Required work >> Reproduce exactly the lines below from the one containing "pinky mcp: (269, 220)" through the one containing "ring dip: (205, 213)", including both, and nothing else.

══ Entries provided ══

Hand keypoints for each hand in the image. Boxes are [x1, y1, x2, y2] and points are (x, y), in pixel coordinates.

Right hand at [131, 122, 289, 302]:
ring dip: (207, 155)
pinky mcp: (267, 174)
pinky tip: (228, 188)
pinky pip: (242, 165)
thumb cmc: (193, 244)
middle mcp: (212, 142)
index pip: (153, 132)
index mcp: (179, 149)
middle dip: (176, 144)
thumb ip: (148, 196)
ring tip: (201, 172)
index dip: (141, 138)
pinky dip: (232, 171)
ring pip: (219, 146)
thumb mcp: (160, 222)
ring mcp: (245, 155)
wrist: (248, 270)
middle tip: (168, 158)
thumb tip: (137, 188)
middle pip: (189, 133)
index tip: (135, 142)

═══
══ Entries provided ══

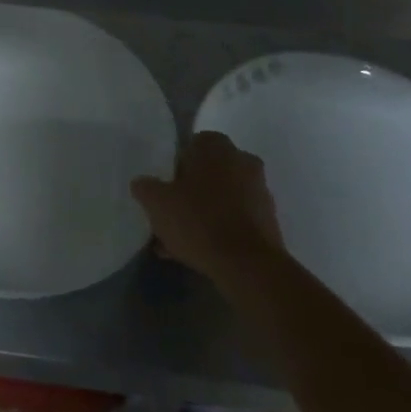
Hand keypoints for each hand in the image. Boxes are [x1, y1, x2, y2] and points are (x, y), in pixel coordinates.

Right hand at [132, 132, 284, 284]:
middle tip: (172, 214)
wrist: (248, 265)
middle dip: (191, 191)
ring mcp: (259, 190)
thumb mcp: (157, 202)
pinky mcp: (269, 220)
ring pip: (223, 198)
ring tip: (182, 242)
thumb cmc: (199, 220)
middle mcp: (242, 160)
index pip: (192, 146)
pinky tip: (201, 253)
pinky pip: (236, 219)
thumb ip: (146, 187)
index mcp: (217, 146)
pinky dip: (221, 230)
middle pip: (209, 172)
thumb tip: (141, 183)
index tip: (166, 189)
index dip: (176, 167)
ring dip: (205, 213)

═══

Output for this exercise >>
pinky mcp: (269, 220)
ring pip: (223, 198)
ring tip: (182, 242)
thumb cmc: (199, 220)
middle mcp: (242, 160)
index pip: (192, 146)
pinky tip: (201, 253)
pinky pip: (236, 219)
thumb ip: (146, 187)
index mcp: (217, 146)
pinky dip: (221, 230)
middle pip: (209, 172)
thumb tip: (141, 183)
index tip: (166, 189)
index dip: (176, 167)
ring dip: (205, 213)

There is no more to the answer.